Afin de décrypter sa stratégie, nous avons pris rendez-vous avec Catherine Leblanc, directrice générale de l’ESSCA depuis 2001.

 

 

- Selon vous est-ce que les écoles de commerce post-bac qui se trouvent à Paris attirent plus facilement les bacheliers de par leur proximité géographique avec les grandes entreprises françaises ?

 

- Non, je ne pense pas car sinon nous n’aurions pas 54 % de nos élèves qui viennent de région parisienne.

Un des critères qui compte le plus aux yeux de nos candidats est la qualité de l’enseignement.

A ce titre l’ESSCA jouît d’une bonne réputation et nous n’avons donc pas de difficulté à recruter de très bons profils partout en France.

 

 

- En matière d’insertion professionnelle comment se positionne l’école ?

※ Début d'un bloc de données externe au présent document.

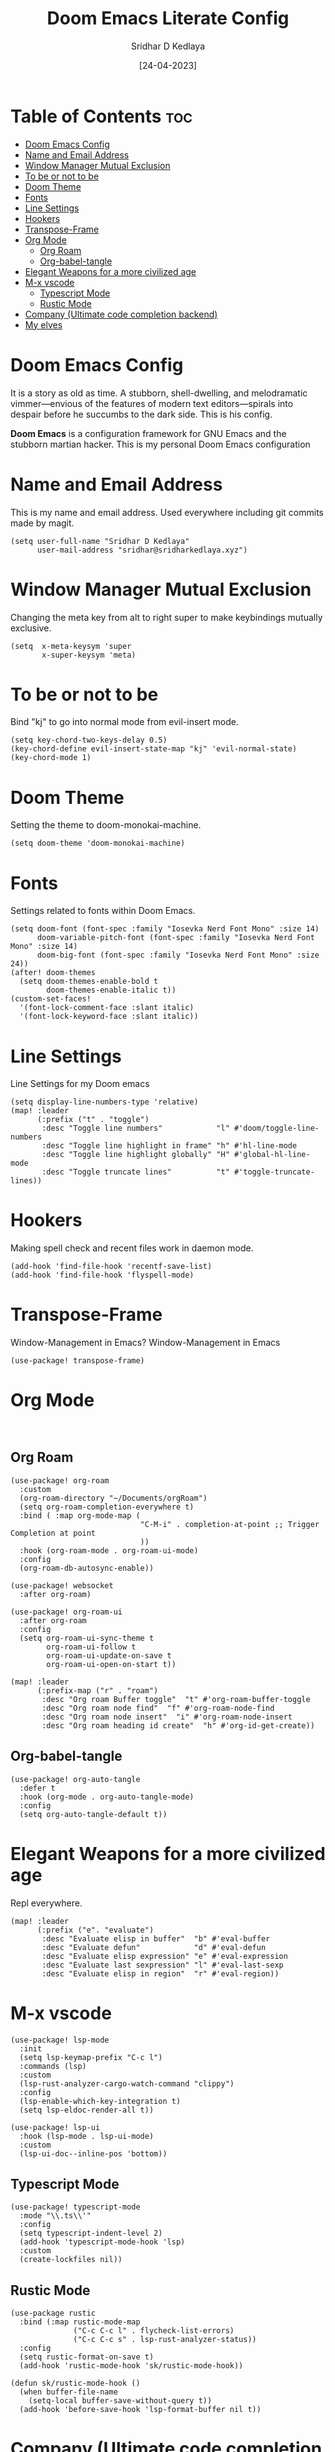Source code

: #+TITLE: Doom Emacs Literate Config
#+AUTHOR: Sridhar D Kedlaya
#+DATE:  [24-04-2023]
#+PROPERTY: header-args :tangle config.el
#+auto_tangle: t

* Table of Contents :toc:
- [[#doom-emacs-config][Doom Emacs Config]]
- [[#name-and-email-address][Name and Email Address]]
- [[#window-manager-mutual-exclusion][Window Manager Mutual Exclusion]]
- [[#to-be-or-not-to-be][To be or not to be]]
- [[#doom-theme][Doom Theme]]
- [[#fonts][Fonts]]
- [[#line-settings][Line Settings]]
- [[#hookers][Hookers]]
- [[#transpose-frame][Transpose-Frame]]
- [[#org-mode][Org Mode]]
  - [[#org-roam][Org Roam]]
  - [[#org-babel-tangle][Org-babel-tangle]]
- [[#elegant-weapons-for-a-more-civilized-age][Elegant Weapons for a more civilized age]]
- [[#m-x-vscode][M-x vscode]]
  - [[#typescript-mode][Typescript Mode]]
  - [[#rustic-mode][Rustic Mode]]
- [[#company-ultimate-code-completion-backend][Company (Ultimate code completion backend)]]
- [[#my-elves][My elves]]

* Doom Emacs Config
It is a story as old as time. A stubborn, shell-dwelling, and melodramatic vimmer—envious of the features of modern text editors—spirals into despair before he succumbs to the dark side. This is his config.

*Doom Emacs* is a configuration framework for GNU Emacs and the stubborn martian hacker. This is my personal Doom Emacs configuration
* Name and Email Address
This is my name and email address. Used everywhere including git commits made by magit.
#+BEGIN_SRC elisp
(setq user-full-name "Sridhar D Kedlaya"
      user-mail-address "sridhar@sridharkedlaya.xyz")
#+END_SRC
* Window Manager Mutual Exclusion
Changing the meta key from alt to right super to make keybindings mutually exclusive.
#+BEGIN_SRC elisp
(setq  x-meta-keysym 'super
       x-super-keysym 'meta)
#+END_SRC
* To be or not to be
Bind "kj" to go into normal mode from evil-insert mode.
#+BEGIN_SRC elisp
(setq key-chord-two-keys-delay 0.5)
(key-chord-define evil-insert-state-map "kj" 'evil-normal-state)
(key-chord-mode 1)
#+END_SRC
* Doom Theme
Setting the theme to doom-monokai-machine.
#+BEGIN_SRC elisp
(setq doom-theme 'doom-monokai-machine)
#+END_SRC
* Fonts
Settings related to fonts within Doom Emacs.
#+BEGIN_SRC elisp
(setq doom-font (font-spec :family "Iosevka Nerd Font Mono" :size 14)
      doom-variable-pitch-font (font-spec :family "Iosevka Nerd Font Mono" :size 14)
      doom-big-font (font-spec :family "Iosevka Nerd Font Mono" :size 24))
(after! doom-themes
  (setq doom-themes-enable-bold t
        doom-themes-enable-italic t))
(custom-set-faces!
  '(font-lock-comment-face :slant italic)
  '(font-lock-keyword-face :slant italic))
#+END_SRC
* Line Settings
Line Settings for my Doom emacs
#+BEGIN_SRC elisp
(setq display-line-numbers-type 'relative)
(map! :leader
      (:prefix ("t" . "toggle")
       :desc "Toggle line numbers"            "l" #'doom/toggle-line-numbers
       :desc "Toggle line highlight in frame" "h" #'hl-line-mode
       :desc "Toggle line highlight globally" "H" #'global-hl-line-mode
       :desc "Toggle truncate lines"          "t" #'toggle-truncate-lines))
#+END_SRC
* Hookers
Making spell check and recent files work in daemon mode.
#+BEGIN_SRC elisp
(add-hook 'find-file-hook 'recentf-save-list)
(add-hook 'find-file-hook 'flyspell-mode)
#+END_SRC
* Transpose-Frame
Window-Management in Emacs? Window-Management in Emacs
#+BEGIN_SRC elisp
(use-package! transpose-frame)
#+END_SRC
* Org Mode
#+BEGIN_SRC elisp

#+END_SRC
** Org Roam
#+BEGIN_SRC elisp
(use-package! org-roam
  :custom
  (org-roam-directory "~/Documents/orgRoam")
  (setq org-roam-completion-everywhere t)
  :bind ( :map org-mode-map (
                             "C-M-i" . completion-at-point ;; Trigger Completion at point
                             ))
  :hook (org-roam-mode . org-roam-ui-mode)
  :config
  (org-roam-db-autosync-enable))

(use-package! websocket
  :after org-roam)

(use-package! org-roam-ui
  :after org-roam
  :config
  (setq org-roam-ui-sync-theme t
        org-roam-ui-follow t
        org-roam-ui-update-on-save t
        org-roam-ui-open-on-start t))

(map! :leader
      (:prefix-map ("r" . "roam")
       :desc "Org roam Buffer toggle"  "t" #'org-roam-buffer-toggle
       :desc "Org roam node find"  "f" #'org-roam-node-find
       :desc "Org roam node insert"  "i" #'org-roam-node-insert
       :desc "Org roam heading id create"  "h" #'org-id-get-create))
#+END_SRC
** Org-babel-tangle
#+BEGIN_SRC elisp
(use-package! org-auto-tangle
  :defer t
  :hook (org-mode . org-auto-tangle-mode)
  :config
  (setq org-auto-tangle-default t))
#+END_SRC

* Elegant Weapons for a more civilized age
Repl everywhere.
#+BEGIN_SRC elisp
(map! :leader
      (:prefix ("e". "evaluate")
       :desc "Evaluate elisp in buffer"  "b" #'eval-buffer
       :desc "Evaluate defun"            "d" #'eval-defun
       :desc "Evaluate elisp expression" "e" #'eval-expression
       :desc "Evaluate last sexpression" "l" #'eval-last-sexp
       :desc "Evaluate elisp in region"  "r" #'eval-region))
#+END_SRC
* M-x vscode
#+BEGIN_SRC elisp
(use-package! lsp-mode
  :init
  (setq lsp-keymap-prefix "C-c l")
  :commands (lsp)
  :custom
  (lsp-rust-analyzer-cargo-watch-command "clippy")
  :config
  (lsp-enable-which-key-integration t)
  (setq lsp-eldoc-render-all t))

(use-package! lsp-ui
  :hook (lsp-mode . lsp-ui-mode)
  :custom
  (lsp-ui-doc--inline-pos 'bottom))
#+END_SRC
** Typescript Mode
#+BEGIN_SRC elisp
(use-package! typescript-mode
  :mode "\\.ts\\'"
  :config
  (setq typescript-indent-level 2)
  (add-hook 'typescript-mode-hook 'lsp)
  :custom
  (create-lockfiles nil))
#+END_SRC
** Rustic Mode
#+BEGIN_SRC elisp
(use-package rustic
  :bind (:map rustic-mode-map
              ("C-c C-c l" . flycheck-list-errors)
              ("C-c C-c s" . lsp-rust-analyzer-status))
  :config
  (setq rustic-format-on-save t)
  (add-hook 'rustic-mode-hook 'sk/rustic-mode-hook))

(defun sk/rustic-mode-hook ()
  (when buffer-file-name
    (setq-local buffer-save-without-query t))
  (add-hook 'before-save-hook 'lsp-format-buffer nil t))
#+END_SRC
* Company (Ultimate code completion backend)
#+BEGIN_SRC elisp
(use-package! company
  :after lsp-mode
  :hook (prog-mode . company-mode)
  :custom
  (setq company-minimum-prefix-length 1)
  (setq company-idle-delay 0.0))
#+END_SRC
* My elves
They type so I don't have to
#+BEGIN_SRC elisp
(after! yasnippet
  (use-package! yasnippet
    :config
    (setq yas-snippet-dirs '("~/Documents/snippets"))
    (yas-global-mode t)))
#+END_SRC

- Bien, puisque 59% de nos élèves en dernière année sont recrutés avant l’obtention officielle de leur diplôme, 96 % de la dernière promotion (347 étudiants) ont trouvé un emploi en moins de 4 mois après leur sortie de l’école.

 

 

- Que mettez-vous en place pour garantir de tels résultats ?

 

- Nous agissons à deux niveaux :

 

  • en interne avec notre service d’orientation carrière qui suit les projets professionnels et personnels des élèves pendant leurs 5 années de scolarité. Nos conseillers les accompagnent en les aidant à définir leur projet professionnel, en les conseillant sur le choix des stages, en diffusant des offres d’emploi sur l’intranet de l’école.

 

  • à l’extérieur grâce à la mise en place de conventions de partenariat avec de nombreuses entreprises. De plus, nous organisons et participons à de nombreux forums de recrutement tels que la journée Bouygues organisée le 23 septembre 2010 à Angers dans nos locaux, le forum emploi des Jeunes Diplômés le 24 septembre dernier qui fut organisé cette fois-ci sur le campus de Paris avec 25 entreprises partenaires.

 

 

- En matière de statistiques, vers quels métiers se tournent principalement les jeunes diplômés de l’essca?

 

- Un tiers se dirigent vers les métiers de la finance (audit-banque), un autre tiers vers le marketing et la communication et enfin le dernier tiers travaillent sur les fonctions « support » comme les achats, les ressources humaines, la logistique, le conseil.

 

 

- Ne trouvez-vous pas que les écoles de commerce ont tendance à former le même type de jeunes ?

N’y aurait-il pas une carte plus différenciante à jouer, comme a pu le faire par exemple l’ESC Grenoble avec les nouvelles technologies il y a 10 ans ?

 

- Oui, plus ou moins suivant les écoles.

 

Afin de nous différencier, nous mettons en place des programmes en phase avec les évolutions du marché comme par exemple les filières Web-marketing ou Organisation, gestion et développement des entreprises d'économie sociale et solidaire.

 Elles débouchent toutes les deux sur l’obtention d’un Master 2.